# The problem
Nothing outside the lines below from the one containing "pinky dip: (307, 459)" through the one containing "pinky tip: (65, 84)" is to be printed; print those exactly, ends included, and drop the pictures.

# Given data
++++
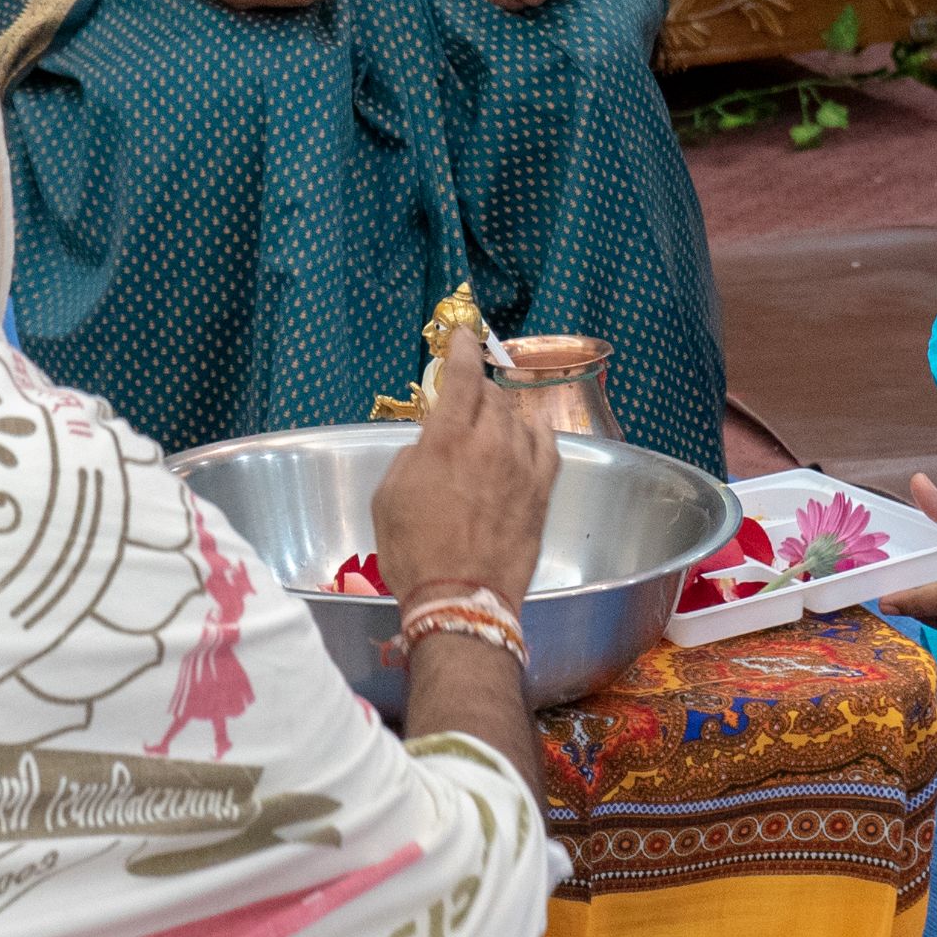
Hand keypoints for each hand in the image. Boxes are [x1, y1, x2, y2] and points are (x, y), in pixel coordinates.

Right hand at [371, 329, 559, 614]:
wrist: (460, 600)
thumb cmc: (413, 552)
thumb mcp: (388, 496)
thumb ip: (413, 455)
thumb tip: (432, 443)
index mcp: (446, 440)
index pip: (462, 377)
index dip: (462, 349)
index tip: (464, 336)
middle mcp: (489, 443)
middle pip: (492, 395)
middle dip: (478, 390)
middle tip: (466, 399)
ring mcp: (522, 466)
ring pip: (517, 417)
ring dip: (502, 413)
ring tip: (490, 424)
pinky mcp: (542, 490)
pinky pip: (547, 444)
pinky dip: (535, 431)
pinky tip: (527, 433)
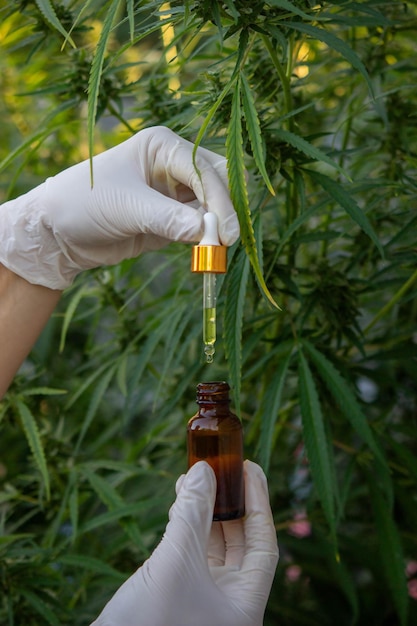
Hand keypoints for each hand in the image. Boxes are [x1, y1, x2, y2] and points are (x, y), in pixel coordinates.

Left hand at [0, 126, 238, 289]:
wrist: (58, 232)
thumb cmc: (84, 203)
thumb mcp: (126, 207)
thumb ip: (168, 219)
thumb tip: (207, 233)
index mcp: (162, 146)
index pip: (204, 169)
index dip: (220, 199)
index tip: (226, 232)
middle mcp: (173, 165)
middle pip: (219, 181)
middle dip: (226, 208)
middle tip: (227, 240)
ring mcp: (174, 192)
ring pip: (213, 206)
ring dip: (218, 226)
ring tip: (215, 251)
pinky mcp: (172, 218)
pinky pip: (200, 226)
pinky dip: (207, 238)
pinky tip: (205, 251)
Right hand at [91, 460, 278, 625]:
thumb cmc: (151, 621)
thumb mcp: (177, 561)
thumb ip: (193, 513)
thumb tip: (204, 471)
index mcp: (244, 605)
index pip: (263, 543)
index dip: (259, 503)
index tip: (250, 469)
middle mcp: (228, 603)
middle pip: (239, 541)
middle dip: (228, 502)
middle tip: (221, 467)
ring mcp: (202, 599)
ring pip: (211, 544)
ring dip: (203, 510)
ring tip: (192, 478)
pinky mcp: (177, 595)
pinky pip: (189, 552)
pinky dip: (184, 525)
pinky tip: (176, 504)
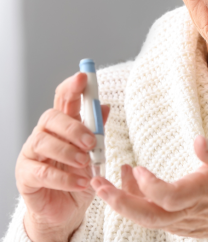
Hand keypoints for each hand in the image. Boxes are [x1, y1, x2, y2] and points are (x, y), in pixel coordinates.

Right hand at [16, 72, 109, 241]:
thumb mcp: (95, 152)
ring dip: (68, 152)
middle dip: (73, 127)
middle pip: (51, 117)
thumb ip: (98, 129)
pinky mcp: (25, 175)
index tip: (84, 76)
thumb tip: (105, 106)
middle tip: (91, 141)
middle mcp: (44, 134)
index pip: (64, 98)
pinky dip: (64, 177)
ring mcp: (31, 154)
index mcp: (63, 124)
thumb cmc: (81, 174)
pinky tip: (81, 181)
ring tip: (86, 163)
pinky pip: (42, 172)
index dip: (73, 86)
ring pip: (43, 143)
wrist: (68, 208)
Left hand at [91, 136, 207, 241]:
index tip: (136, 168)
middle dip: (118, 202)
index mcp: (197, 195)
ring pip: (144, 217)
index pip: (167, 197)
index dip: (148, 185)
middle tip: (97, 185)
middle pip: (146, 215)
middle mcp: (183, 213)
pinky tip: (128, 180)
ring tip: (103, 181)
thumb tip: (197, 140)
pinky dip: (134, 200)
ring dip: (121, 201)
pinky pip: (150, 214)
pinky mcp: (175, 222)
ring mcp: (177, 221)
++++
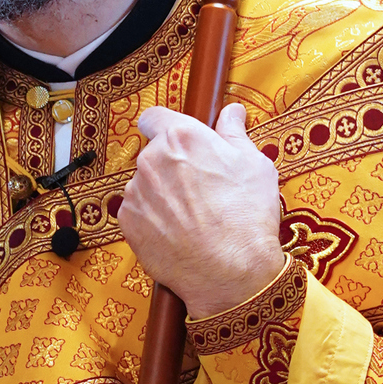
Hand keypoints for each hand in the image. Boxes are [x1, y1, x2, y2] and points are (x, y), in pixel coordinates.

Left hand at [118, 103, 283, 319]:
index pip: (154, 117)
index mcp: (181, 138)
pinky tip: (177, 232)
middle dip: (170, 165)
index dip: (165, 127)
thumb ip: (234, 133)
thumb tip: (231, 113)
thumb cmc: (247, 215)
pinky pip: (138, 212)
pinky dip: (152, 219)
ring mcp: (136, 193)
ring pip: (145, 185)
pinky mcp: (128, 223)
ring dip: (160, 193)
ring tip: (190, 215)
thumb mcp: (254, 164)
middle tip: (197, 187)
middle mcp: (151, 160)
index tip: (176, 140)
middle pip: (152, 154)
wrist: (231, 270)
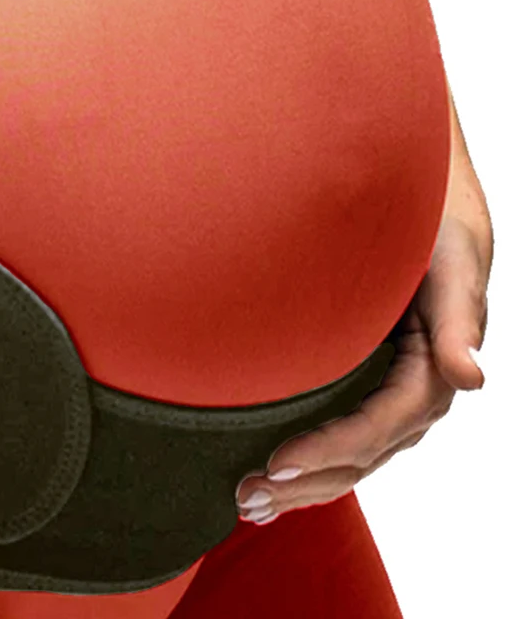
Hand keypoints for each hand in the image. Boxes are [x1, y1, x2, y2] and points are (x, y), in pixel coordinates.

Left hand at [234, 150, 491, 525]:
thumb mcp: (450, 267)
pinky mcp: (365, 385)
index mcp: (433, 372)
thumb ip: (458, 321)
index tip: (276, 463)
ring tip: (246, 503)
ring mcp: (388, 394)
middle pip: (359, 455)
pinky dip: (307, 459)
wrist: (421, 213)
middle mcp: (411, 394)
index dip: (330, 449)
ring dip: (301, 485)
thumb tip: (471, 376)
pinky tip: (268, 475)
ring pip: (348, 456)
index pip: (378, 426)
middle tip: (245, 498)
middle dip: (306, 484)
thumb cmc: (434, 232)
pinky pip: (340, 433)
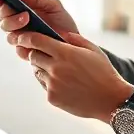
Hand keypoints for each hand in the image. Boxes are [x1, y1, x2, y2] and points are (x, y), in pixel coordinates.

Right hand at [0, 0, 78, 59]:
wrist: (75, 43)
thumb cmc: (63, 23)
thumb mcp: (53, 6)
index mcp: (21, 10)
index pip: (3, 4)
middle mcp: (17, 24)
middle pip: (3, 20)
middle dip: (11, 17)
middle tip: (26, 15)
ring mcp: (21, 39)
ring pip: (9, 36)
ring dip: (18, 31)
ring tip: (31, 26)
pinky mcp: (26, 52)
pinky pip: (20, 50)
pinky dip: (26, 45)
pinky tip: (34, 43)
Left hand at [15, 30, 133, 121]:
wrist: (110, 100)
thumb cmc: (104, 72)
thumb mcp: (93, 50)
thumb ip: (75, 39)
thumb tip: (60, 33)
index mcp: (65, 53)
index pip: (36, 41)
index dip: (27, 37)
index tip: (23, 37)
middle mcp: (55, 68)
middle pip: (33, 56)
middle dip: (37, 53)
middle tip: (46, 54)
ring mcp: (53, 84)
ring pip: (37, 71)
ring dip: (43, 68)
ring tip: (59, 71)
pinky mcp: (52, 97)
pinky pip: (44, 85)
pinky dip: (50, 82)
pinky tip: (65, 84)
++++
# Written solution
pinky dip: (307, 459)
wrist: (421, 213)
middle mcp: (411, 394)
index dip: (330, 449)
ring dip: (301, 485)
thumb tip: (471, 376)
pinky tip: (268, 475)
ring pip: (348, 456)
index pip: (378, 426)
middle tip: (245, 498)
middle dip: (306, 484)
thumb cmc: (434, 232)
pinky pip: (340, 433)
Hand keypoints for each hand in the image. Boxes are [x1, y1, x2, y2] and points are (x, y), in pixel coordinates.

Right hand at [0, 0, 78, 59]:
wrist: (75, 43)
thumb cmc: (63, 23)
thumb mcp: (53, 6)
index mcp: (21, 10)
index pip: (3, 4)
middle mcp: (17, 24)
middle pip: (3, 20)
middle dip: (11, 17)
middle tip: (26, 15)
ring mcp: (21, 39)
ring pip: (9, 36)
ring dip: (18, 31)
ring tip: (31, 26)
pinky mcp: (26, 52)
pinky pip: (20, 50)
pinky dip: (26, 45)
pinky tip: (34, 43)
Left hand at [15, 30, 133, 121]:
wrist: (110, 100)
thumb cmc: (104, 72)
thumb mcp: (93, 50)
thumb ip: (75, 39)
thumb tip: (60, 33)
index mcp: (65, 53)
index pip: (36, 41)
index dip: (27, 37)
index tip: (23, 37)
middle mcp: (55, 68)
middle pip: (33, 56)
middle dip: (37, 53)
middle tip: (46, 54)
ring mcp: (53, 84)
ring pip: (37, 71)
ring dip: (43, 68)
ring tip: (59, 71)
pinky mcp: (52, 97)
pinky pip: (44, 85)
pinky dip: (50, 82)
pinky tip: (65, 84)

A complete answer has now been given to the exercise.